Elders have the capacity to die into Life, to die into a deeper death — as do some who are much more youthful — but they bring to this a gravitas, a getting-it-in-the-bones that is far less accessible for the younger. The decline of the body, however fit or trim or young-looking, gives fledgling elderhood the grounding, deep-rooted sobriety it needs.

Elders are clear, idiosyncratic channels for muddy waters, not caring much if they get dirty in the process. Etiquette may not be their strong suit. Their bodies may not be doing so well, but they honor their somatic reality, taking care of it without taking too much care of it. They do not bewail their physical and mental decline; it’s a slow downhill dance that is free of wallflowers and the need for an audience.

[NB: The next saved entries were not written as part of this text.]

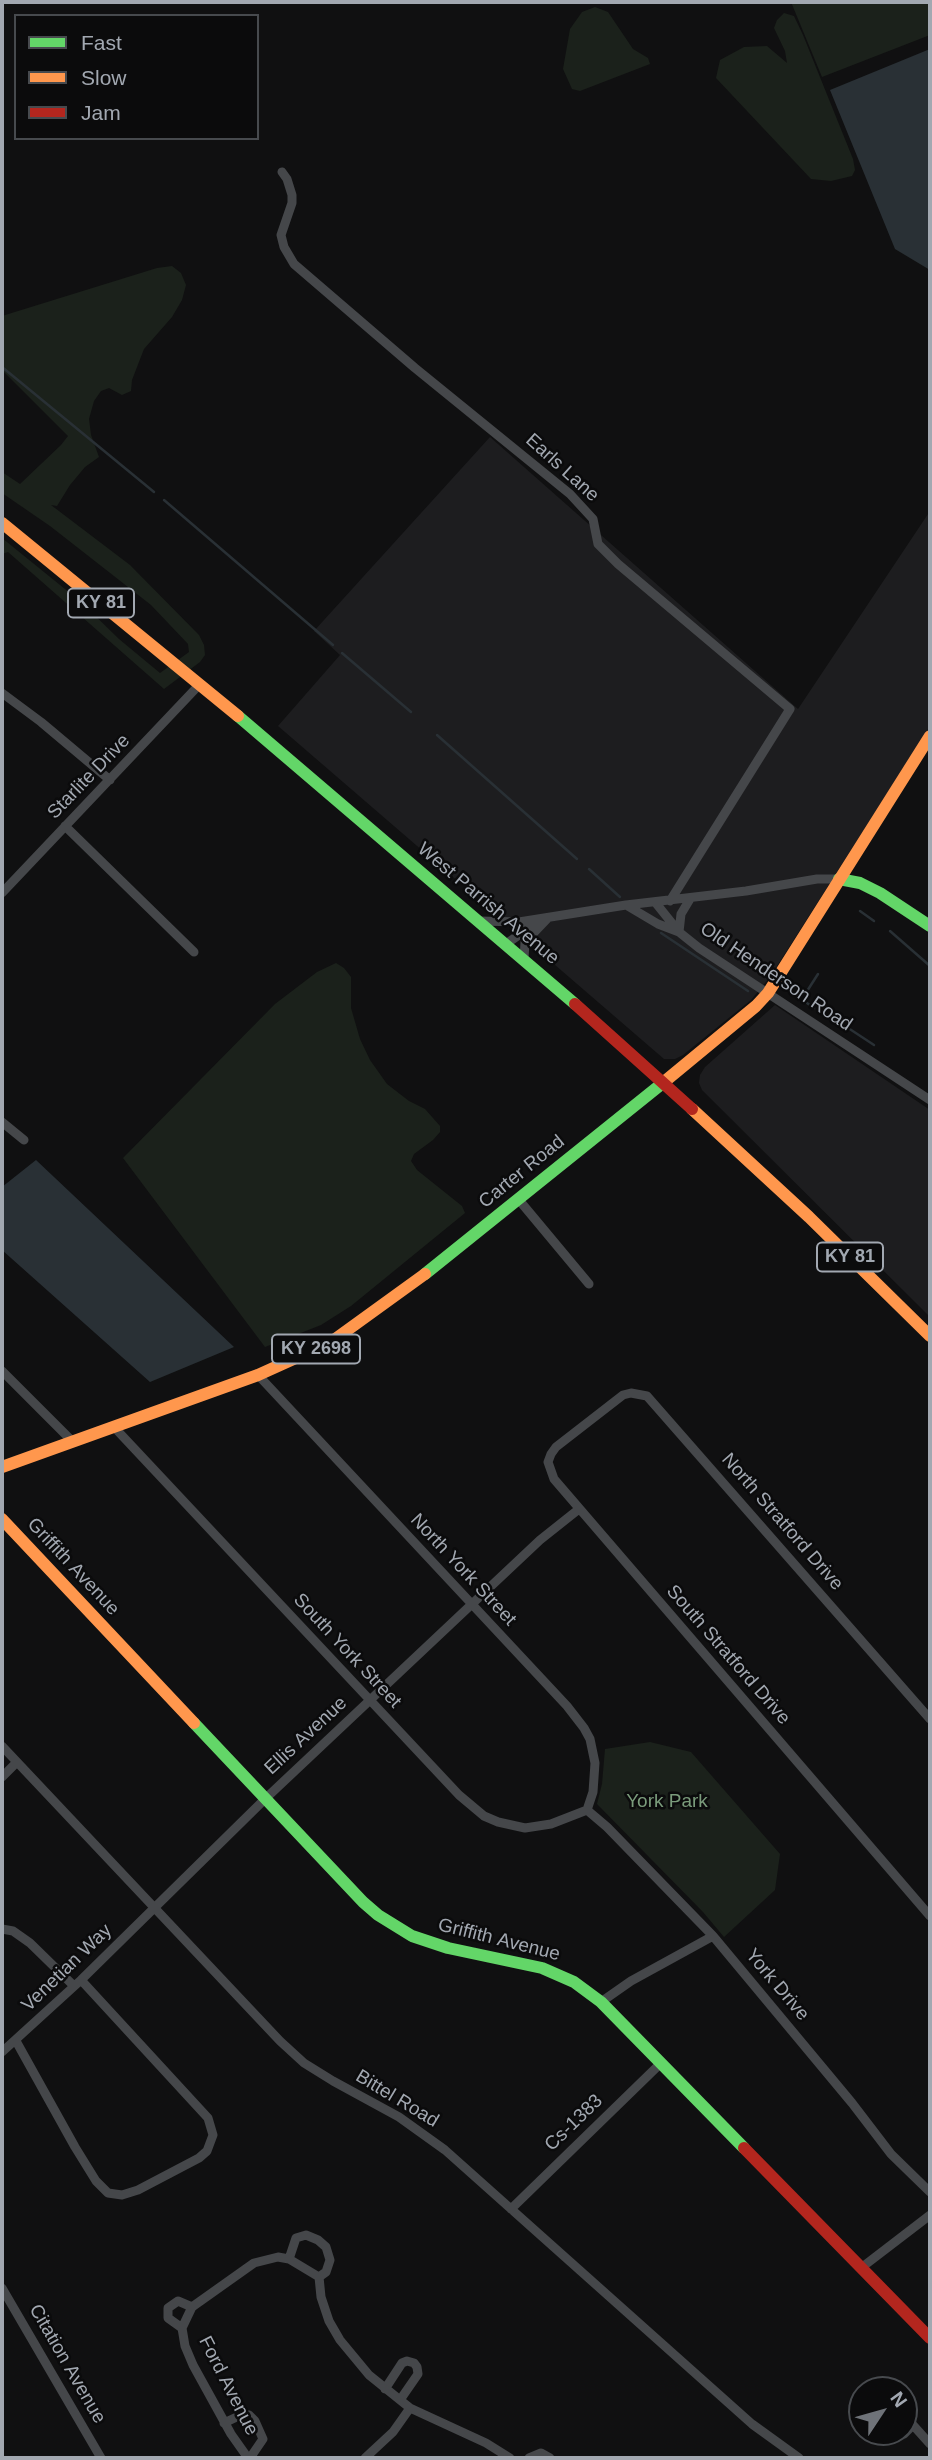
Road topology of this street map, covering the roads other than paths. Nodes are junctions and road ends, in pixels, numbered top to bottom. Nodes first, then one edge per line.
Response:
1 (282, 172) dead end
2 (2, 523) edge
3 (200, 684) junction
4 (2, 693) edge
5 (930, 736) edge
6 (110, 780) junction
7 (65, 827) junction
8 (839, 879) junction
9 (2, 893) edge
10 (690, 899) junction
11 (670, 901) junction
12 (656, 902) junction
13 (626, 905) junction
14 (547, 919) junction
15 (479, 921) junction
16 (930, 926) edge
17 (679, 932) junction
18 (506, 944) junction
19 (194, 952) dead end
20 (524, 959) junction
21 (768, 993) junction
22 (664, 1082) junction
23 (930, 1100) edge
24 (2, 1123) edge
25 (24, 1140) dead end
26 (519, 1199) junction
27 (589, 1284) dead end
28 (930, 1336) edge
29 (2, 1371) edge
30 (258, 1375) junction
31 (593, 1418) joint
32 (114, 1427) junction
33 (73, 1442) junction
34 (2, 1467) edge
35 (579, 1509) junction
36 (2, 1519) edge
37 (472, 1604) junction
38 (369, 1701) junction
39 (930, 1719) edge
40 (2, 1746) edge
41 (17, 1762) junction
42 (2, 1777) edge
43 (265, 1799) junction
44 (587, 1810) junction
45 (155, 1908) junction
46 (930, 1916) edge
47 (2, 1929) edge
48 (713, 1937) junction
49 (78, 1983) junction
50 (601, 2002) junction
51 (16, 2040) junction
52 (2, 2052) edge
53 (661, 2063) junction
54 (930, 2192) edge
55 (511, 2209) junction
56 (930, 2215) edge
57 (289, 2259) junction
58 (861, 2268) junction
59 (319, 2277) junction
60 (2, 2288) edge
61 (192, 2307) junction
62 (182, 2329) junction
63 (930, 2338) edge
64 (385, 2389) junction
65 (400, 2400) junction
66 (410, 2408) junction
67 (224, 2423) junction
68 (918, 2431) edge
69 (930, 2444) edge
70 (101, 2458) edge
71 (249, 2458) edge
72 (365, 2458) edge
73 (510, 2458) edge
74 (529, 2458) edge
75 (550, 2458) edge
76 (799, 2458) edge

1 - 11 street, Earls Lane
2 - 3 main road, West Parrish Avenue / KY 81
3 - 6 street, Starlite Drive
3 - 15 main road, West Parrish Avenue / KY 81
4 - 6 street
5 - 8 main road, Carter Road
6 - 7 street, Starlite Drive
7 - 9 street, Starlite Drive
7 - 19 street
8 - 10 street
8 - 16 main road
8 - 21 main road, Carter Road
10 - 11 street
10 - 17 street
11 - 12 street
12 - 13 street
12 - 17 street, Old Henderson Road
13 - 14 street
13 - 17 street
14 - 15 street
14 - 18 street
14 - 20 street
15 - 18 main road, West Parrish Avenue / KY 81
17 - 21 street, Old Henderson Road
18 - 20 main road, West Parrish Avenue / KY 81
20 - 22 main road, West Parrish Avenue / KY 81
21 - 22 main road, Carter Road
21 - 23 street, Old Henderson Road
22 - 26 main road, Carter Road / KY 2698
22 - 28 main road, West Parrish Avenue / KY 81
24 - 25 street
26 - 27 street
26 - 30 main road, Carter Road / KY 2698
29 - 33 street
30 - 32 main road, Carter Road / KY 2698
30 - 37 street, North York Street
31 - 35 street, South Stratford Drive
31 - 39 street, North Stratford Drive
32 - 33 main road, Carter Road / KY 2698
32 - 38 street, South York Street
33 - 34 main road, Carter Road / KY 2698
35 - 37 street, Ellis Avenue
35 - 46 street, South Stratford Drive
36 - 43 main road, Griffith Avenue
37 - 38 street, Ellis Avenue
37 - 44 street, North York Street
38 - 43 street, Ellis Avenue
38 - 44 street, South York Street
40 - 41 street, Bittel Road
41 - 42 street
41 - 45 street, Bittel Road
43 - 45 street, Ellis Avenue
43 - 50 main road, Griffith Avenue
44 - 48 street, York Drive
45 - 49 street, Venetian Way
45 - 55 street, Bittel Road
47 - 49 street
48 - 50 street
48 - 54 street, York Drive
49 - 51 street, Venetian Way
49 - 51 street
50 - 53 main road, Griffith Avenue
51 - 52 street, Venetian Way
53 - 55 street, Cs-1383
53 - 58 main road, Griffith Avenue
55 - 76 street, Bittel Road
56 - 58 street
57 - 59 street
57 - 59 street
57 - 61 street
58 - 63 main road, Griffith Avenue
59 - 64 street
60 - 70 street, Citation Avenue
61 - 62 street, Ford Avenue
61 - 62 street
62 - 67 street, Ford Avenue
64 - 65 street
64 - 65 street
65 - 66 street
66 - 72 street
66 - 73 street
67 - 71 street, Ford Avenue
67 - 71 street
68 - 69 street
74 - 75 street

Elderhood is a robustly wrinkled ripeness, harvested for those who make their way toward it. In the buzz and hustle of contemporary culture, elders may seem like anachronisms, souvenirs from decimated cultures, with initiation rituals in one pocket and wheeze-reducing herbs in the other — but they are at the leading edge of our times, however small their numbers, doing what they can to help root us in our deep humanity even as we stretch for better skies.

Turn toward them. Honor them. Use them. Elders aren’t just taking a bedrock-strong stand, but are servants of that stand, stewards of the deeply relevant. They do this without hope, but with a stubbornly unshakable faith, their bodies bent but aglow with what this asks of them. Let us lean together into this, both bowing to it and embodying it, no matter how broken or aged our step may be.